» **What to work on**: Update all the data below by replacing every "Lees het artikel" with "Lees meer" and changing nothing else. Leave the pictures out of your answer.

== Segment start ==

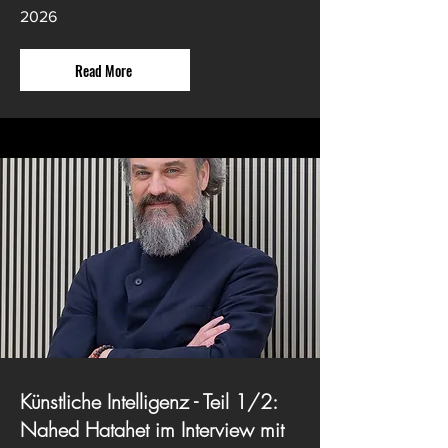
2026
Read More
Künstliche Intelligenz - Teil 1/2:
Nahed Hatahet im Interview mit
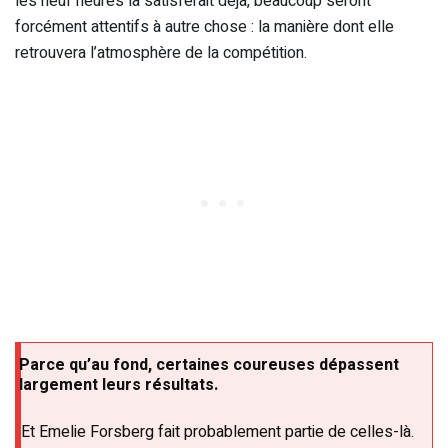
les neuf heures la satisferait déjà, beaucoup seront
forcément attentifs à autre chose : la manière dont elle
retrouvera l’atmosphère de la compétition.
Parce qu’au fond, certaines coureuses dépassent
largement leurs résultats.
Et Emelie Forsberg fait probablement partie de celles-là.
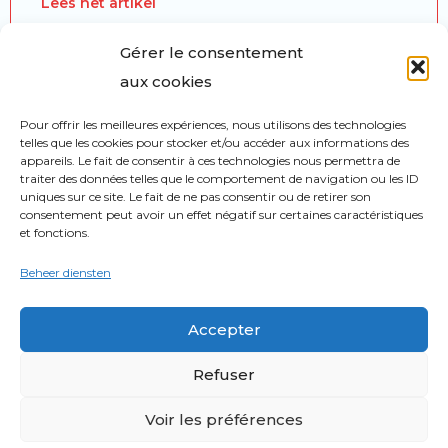
Lees het artikel
Gérer le consentement
aux cookies
Editoriaal : Het respect
Pour offrir les meilleures expériences, nous utilisons des technologies
Lees het artikel
telles que les cookies pour stocker et/ou accéder aux informations des
appareils. Le fait de consentir à ces technologies nous permettra de
traiter des données telles que le comportement de navigation ou les ID
uniques sur ce site. Le fait de ne pas consentir ou de retirer son
consentement peut avoir un effet négatif sur certaines caractéristiques
Tijdelijke tentoonstelling in het
et fonctions.
Belgisch Museum van de Vrijmetselarij
Beheer diensten
van 12/09/25 tot 16/01/26
Accepter
Lees het artikel
Refuser
Voir les préférences
Communiqué van de CLIMAF: Voor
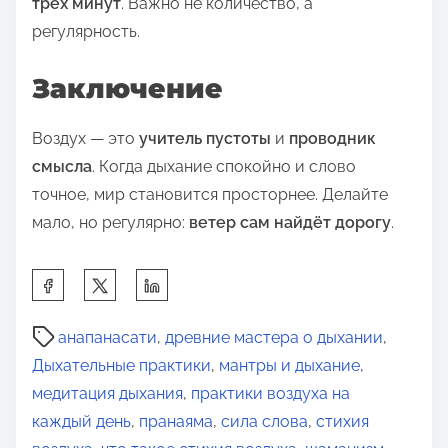
трёх минут
. Важно не количество, а
регулярность.
Заключение
Воздух — это
учитель пустоты
и
проводник
смысла
. Когда дыхание спокойно и слово
точное, мир становится просторнее. Делайте
мало, но регулярно:
ветер сам найдёт дорогу
.
П
о
В
д
анапанасати
,
древние мастера о дыхании
,
р
е
Дыхательные практики
,
мантры и дыхание
,
е
л
медитация дыхания
,
практики воздуха на
м
и
каждый день
,
пранаяма
,
сила слова
,
стихия
я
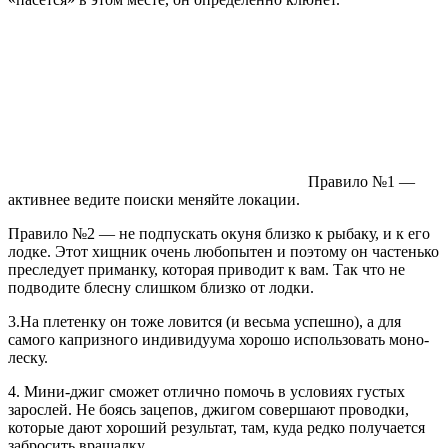
Правило №1 —
активнее ведите поиски меняйте локации.
Правило №2 — не подпускать окуня близко к рыбаку, и к его
лодке. Этот хищник очень любопытен и поэтому он частенько
преследует приманку, которая приводит к вам. Так что не
подводите блесну слишком близко от лодки.
3.На плетенку он тоже ловится (и весьма успешно), а для
самого капризного индивидуума хорошо использовать моно-
леску.
4. Мини-джиг сможет отлично помочь в условиях густых
зарослей. Не боясь зацепов, джигом совершают проводки,
которые дают хороший результат, там, куда редко получается
забросить вращалку.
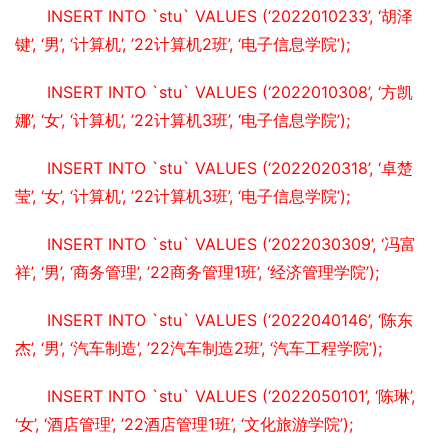
INSERT INTO `stu` VALUES (‘2022010233’, ‘胡泽
键’, ‘男’, ‘计算机’, ’22计算机2班’, ‘电子信息学院’);
INSERT INTO `stu` VALUES (‘2022010308’, ‘方凯
娜’, ‘女’, ‘计算机’, ’22计算机3班’, ‘电子信息学院’);
INSERT INTO `stu` VALUES (‘2022020318’, ‘卓楚
莹’, ‘女’, ‘计算机’, ’22计算机3班’, ‘电子信息学院’);
INSERT INTO `stu` VALUES (‘2022030309’, ‘冯富
祥’, ‘男’, ‘商务管理’, ’22商务管理1班’, ‘经济管理学院’);
INSERT INTO `stu` VALUES (‘2022040146’, ‘陈东
杰’, ‘男’, ‘汽车制造’, ’22汽车制造2班’, ‘汽车工程学院’);
INSERT INTO `stu` VALUES (‘2022050101’, ‘陈琳’, 
‘女’, ‘酒店管理’, ’22酒店管理1班’, ‘文化旅游学院’);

== Segment end ==

» **Reply to the task**:
2026
Read More
Künstliche Intelligenz - Teil 1/2:
Nahed Hatahet im Interview mit
les neuf heures la satisferait déjà, beaucoup seront
forcément attentifs à autre chose : la manière dont elle
retrouvera l’atmosphère de la compétition.
Parce qu’au fond, certaines coureuses dépassent
largement leurs résultats.
Et Emelie Forsberg fait probablement partie de celles-là.
Lees meer
Gérer le consentement
aux cookies
Editoriaal : Het respect
Pour offrir les meilleures expériences, nous utilisons des technologies
Lees meer
telles que les cookies pour stocker et/ou accéder aux informations des
appareils. Le fait de consentir à ces technologies nous permettra de
traiter des données telles que le comportement de navigation ou les ID
uniques sur ce site. Le fait de ne pas consentir ou de retirer son
consentement peut avoir un effet négatif sur certaines caractéristiques
Tijdelijke tentoonstelling in het
et fonctions.
Belgisch Museum van de Vrijmetselarij
Beheer diensten
van 12/09/25 tot 16/01/26
Accepter
Lees meer
Refuser
Voir les préférences
Communiqué van de CLIMAF: Voor
трёх минут
. Важно не количество, а
регулярность.
Заключение
Воздух — это
учитель пустоты
и
проводник
смысла
. Когда дыхание спокойно и слово
точное, мир становится просторнее. Делайте
мало, но регулярно:
ветер сам найдёт дорогу
.
П
о
В
д
анапанасати
,
древние мастера о дыхании
,
р
е
Дыхательные практики
,
мантры и дыхание
,
е
л
медитация дыхания
,
практики воздуха на
м
и
каждый день
,
пранаяма
,
сила слова
,
стихия
я
Правило №1 —
активнее ведите поиски меняйте локации.
Правило №2 — не подпускать окуня близко к рыбаку, и к его
лодке. Этот хищник очень любопытен и поэтому он частенько
преследует приманку, которая приводит к вам. Так что не
подводите блесну слишком близко от лодки.
3.На плетенку он тоже ловится (и весьма успешно), а для
самого капризного индивидуума хорошо использовать моно-
леску.
4. Мини-джиг сможет отлично помочь в условиях густых
зарослей. Не боясь зацепов, джигом совершают проводки,
которые дают хороший результат, там, куда редко получается
забросить вращалку.
INSERT INTO `stu` VALUES (‘2022010233’, ‘胡泽
键’, ‘男’, ‘计算机’, ’22计算机2班’, ‘电子信息学院’);
INSERT INTO `stu` VALUES (‘2022010308’, ‘方凯
娜’, ‘女’, ‘计算机’, ’22计算机3班’, ‘电子信息学院’);
INSERT INTO `stu` VALUES (‘2022020318’, ‘卓楚
莹’, ‘女’, ‘计算机’, ’22计算机3班’, ‘电子信息学院’);
INSERT INTO `stu` VALUES (‘2022030309’, ‘冯富
祥’, ‘男’, ‘商务管理’, ’22商务管理1班’, ‘经济管理学院’);
INSERT INTO `stu` VALUES (‘2022040146’, ‘陈东
杰’, ‘男’, ‘汽车制造’, ’22汽车制造2班’, ‘汽车工程学院’);
INSERT INTO `stu` VALUES (‘2022050101’, ‘陈琳’, 
‘女’, ‘酒店管理’, ’22酒店管理1班’, ‘文化旅游学院’);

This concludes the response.